* _Description of the task_: Each record is to be printed again precisely as it reads.

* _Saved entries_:
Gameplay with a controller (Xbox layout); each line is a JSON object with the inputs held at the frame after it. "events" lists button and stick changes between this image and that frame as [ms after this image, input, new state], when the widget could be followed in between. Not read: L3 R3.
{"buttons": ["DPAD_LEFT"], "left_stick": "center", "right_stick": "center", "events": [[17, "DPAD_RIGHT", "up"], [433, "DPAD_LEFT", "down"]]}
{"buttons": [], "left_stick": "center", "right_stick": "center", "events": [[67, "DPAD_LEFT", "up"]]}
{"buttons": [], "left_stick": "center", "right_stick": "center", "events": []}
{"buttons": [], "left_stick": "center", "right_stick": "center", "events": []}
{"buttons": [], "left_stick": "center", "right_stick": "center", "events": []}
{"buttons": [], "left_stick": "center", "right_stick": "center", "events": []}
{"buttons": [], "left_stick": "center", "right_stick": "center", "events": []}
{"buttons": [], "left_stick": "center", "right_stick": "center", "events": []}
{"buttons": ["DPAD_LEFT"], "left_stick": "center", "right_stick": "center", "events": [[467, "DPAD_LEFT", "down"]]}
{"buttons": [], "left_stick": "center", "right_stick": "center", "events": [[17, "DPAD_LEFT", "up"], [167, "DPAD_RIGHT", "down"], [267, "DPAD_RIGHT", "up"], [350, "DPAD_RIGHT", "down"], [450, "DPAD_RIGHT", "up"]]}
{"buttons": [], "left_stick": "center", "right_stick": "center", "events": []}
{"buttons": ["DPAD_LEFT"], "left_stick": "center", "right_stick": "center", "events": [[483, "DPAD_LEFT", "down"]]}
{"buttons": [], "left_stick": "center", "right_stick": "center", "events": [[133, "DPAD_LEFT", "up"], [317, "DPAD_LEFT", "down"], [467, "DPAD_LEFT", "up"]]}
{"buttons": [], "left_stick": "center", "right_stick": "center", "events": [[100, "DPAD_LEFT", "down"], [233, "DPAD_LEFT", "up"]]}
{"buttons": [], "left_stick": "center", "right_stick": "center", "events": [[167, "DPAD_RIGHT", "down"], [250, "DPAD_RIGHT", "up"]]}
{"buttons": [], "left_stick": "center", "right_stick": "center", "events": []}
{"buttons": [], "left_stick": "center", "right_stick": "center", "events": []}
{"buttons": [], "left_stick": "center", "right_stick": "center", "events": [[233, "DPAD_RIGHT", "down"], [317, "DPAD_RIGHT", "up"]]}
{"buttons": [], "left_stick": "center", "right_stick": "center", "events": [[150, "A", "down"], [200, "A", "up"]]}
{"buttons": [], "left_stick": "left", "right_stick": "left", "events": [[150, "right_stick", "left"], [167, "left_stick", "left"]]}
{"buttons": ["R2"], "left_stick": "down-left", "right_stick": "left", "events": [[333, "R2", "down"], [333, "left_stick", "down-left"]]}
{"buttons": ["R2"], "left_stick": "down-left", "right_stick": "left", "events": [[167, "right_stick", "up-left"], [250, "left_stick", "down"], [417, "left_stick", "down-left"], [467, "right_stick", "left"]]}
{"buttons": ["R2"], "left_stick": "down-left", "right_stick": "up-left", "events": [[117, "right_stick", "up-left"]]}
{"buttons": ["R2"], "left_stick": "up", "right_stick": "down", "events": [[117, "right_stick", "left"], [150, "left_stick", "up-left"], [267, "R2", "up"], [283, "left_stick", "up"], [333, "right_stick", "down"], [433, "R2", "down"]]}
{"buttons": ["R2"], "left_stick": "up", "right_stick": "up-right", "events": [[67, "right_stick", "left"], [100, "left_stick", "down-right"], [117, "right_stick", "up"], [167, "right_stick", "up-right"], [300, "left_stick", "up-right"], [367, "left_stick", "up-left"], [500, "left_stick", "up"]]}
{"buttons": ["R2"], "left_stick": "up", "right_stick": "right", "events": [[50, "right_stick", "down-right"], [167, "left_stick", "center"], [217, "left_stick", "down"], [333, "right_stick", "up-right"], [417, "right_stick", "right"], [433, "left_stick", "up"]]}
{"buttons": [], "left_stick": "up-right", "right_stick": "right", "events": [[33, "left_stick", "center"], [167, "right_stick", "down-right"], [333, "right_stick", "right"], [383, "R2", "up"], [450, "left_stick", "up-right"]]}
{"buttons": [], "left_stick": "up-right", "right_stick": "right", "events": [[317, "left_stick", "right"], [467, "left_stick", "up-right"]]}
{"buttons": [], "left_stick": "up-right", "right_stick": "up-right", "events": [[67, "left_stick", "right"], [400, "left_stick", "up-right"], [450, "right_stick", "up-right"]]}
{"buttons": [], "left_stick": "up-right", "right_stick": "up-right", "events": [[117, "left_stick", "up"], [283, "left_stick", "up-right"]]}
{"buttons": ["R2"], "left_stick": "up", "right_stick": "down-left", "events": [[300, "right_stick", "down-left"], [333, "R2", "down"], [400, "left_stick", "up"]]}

* _Solution to this task_:
Gameplay with a controller (Xbox layout); each line is a JSON object with the inputs held at the frame after it. "events" lists button and stick changes between this image and that frame as [ms after this image, input, new state], when the widget could be followed in between. Not read: L3 R3.
{"buttons": ["DPAD_LEFT"], "left_stick": "center", "right_stick": "center", "events": [[17, "DPAD_RIGHT", "up"], [433, "DPAD_LEFT", "down"]]}
{"buttons": [], "left_stick": "center", "right_stick": "center", "events": [[67, "DPAD_LEFT", "up"]]}
{"buttons": [], "left_stick": "center", "right_stick": "center", "events": []}
{"buttons": [], "left_stick": "center", "right_stick": "center", "events": []}
{"buttons": [], "left_stick": "center", "right_stick": "center", "events": []}
{"buttons": [], "left_stick": "center", "right_stick": "center", "events": []}
{"buttons": [], "left_stick": "center", "right_stick": "center", "events": []}
{"buttons": [], "left_stick": "center", "right_stick": "center", "events": []}
{"buttons": ["DPAD_LEFT"], "left_stick": "center", "right_stick": "center", "events": [[467, "DPAD_LEFT", "down"]]}
{"buttons": [], "left_stick": "center", "right_stick": "center", "events": [[17, "DPAD_LEFT", "up"], [167, "DPAD_RIGHT", "down"], [267, "DPAD_RIGHT", "up"], [350, "DPAD_RIGHT", "down"], [450, "DPAD_RIGHT", "up"]]}
{"buttons": [], "left_stick": "center", "right_stick": "center", "events": []}
{"buttons": ["DPAD_LEFT"], "left_stick": "center", "right_stick": "center", "events": [[483, "DPAD_LEFT", "down"]]}
{"buttons": [], "left_stick": "center", "right_stick": "center", "events": [[133, "DPAD_LEFT", "up"], [317, "DPAD_LEFT", "down"], [467, "DPAD_LEFT", "up"]]}
{"buttons": [], "left_stick": "center", "right_stick": "center", "events": [[100, "DPAD_LEFT", "down"], [233, "DPAD_LEFT", "up"]]}
{"buttons": [], "left_stick": "center", "right_stick": "center", "events": [[167, "DPAD_RIGHT", "down"], [250, "DPAD_RIGHT", "up"]]}
{"buttons": [], "left_stick": "center", "right_stick": "center", "events": []}
{"buttons": [], "left_stick": "center", "right_stick": "center", "events": []}
{"buttons": [], "left_stick": "center", "right_stick": "center", "events": [[233, "DPAD_RIGHT", "down"], [317, "DPAD_RIGHT", "up"]]}
{"buttons": [], "left_stick": "center", "right_stick": "center", "events": [[150, "A", "down"], [200, "A", "up"]]}
{"buttons": [], "left_stick": "left", "right_stick": "left", "events": [[150, "right_stick", "left"], [167, "left_stick", "left"]]}
{"buttons": ["R2"], "left_stick": "down-left", "right_stick": "left", "events": [[333, "R2", "down"], [333, "left_stick", "down-left"]]}
{"buttons": ["R2"], "left_stick": "down-left", "right_stick": "left", "events": [[167, "right_stick", "up-left"], [250, "left_stick", "down"], [417, "left_stick", "down-left"], [467, "right_stick", "left"]]}
{"buttons": ["R2"], "left_stick": "down-left", "right_stick": "up-left", "events": [[117, "right_stick", "up-left"]]}
{"buttons": ["R2"], "left_stick": "up", "right_stick": "down", "events": [[117, "right_stick", "left"], [150, "left_stick", "up-left"], [267, "R2", "up"], [283, "left_stick", "up"], [333, "right_stick", "down"], [433, "R2", "down"]]}
{"buttons": ["R2"], "left_stick": "up", "right_stick": "up-right", "events": [[67, "right_stick", "left"], [100, "left_stick", "down-right"], [117, "right_stick", "up"], [167, "right_stick", "up-right"], [300, "left_stick", "up-right"], [367, "left_stick", "up-left"], [500, "left_stick", "up"]]}
{"buttons": ["R2"], "left_stick": "up", "right_stick": "right", "events": [[50, "right_stick", "down-right"], [167, "left_stick", "center"], [217, "left_stick", "down"], [333, "right_stick", "up-right"], [417, "right_stick", "right"], [433, "left_stick", "up"]]}
{"buttons": [], "left_stick": "up-right", "right_stick": "right", "events": [[33, "left_stick", "center"], [167, "right_stick", "down-right"], [333, "right_stick", "right"], [383, "R2", "up"], [450, "left_stick", "up-right"]]}
{"buttons": [], "left_stick": "up-right", "right_stick": "right", "events": [[317, "left_stick", "right"], [467, "left_stick", "up-right"]]}
{"buttons": [], "left_stick": "up-right", "right_stick": "up-right", "events": [[67, "left_stick", "right"], [400, "left_stick", "up-right"], [450, "right_stick", "up-right"]]}
{"buttons": [], "left_stick": "up-right", "right_stick": "up-right", "events": [[117, "left_stick", "up"], [283, "left_stick", "up-right"]]}
{"buttons": ["R2"], "left_stick": "up", "right_stick": "down-left", "events": [[300, "right_stick", "down-left"], [333, "R2", "down"], [400, "left_stick", "up"]]}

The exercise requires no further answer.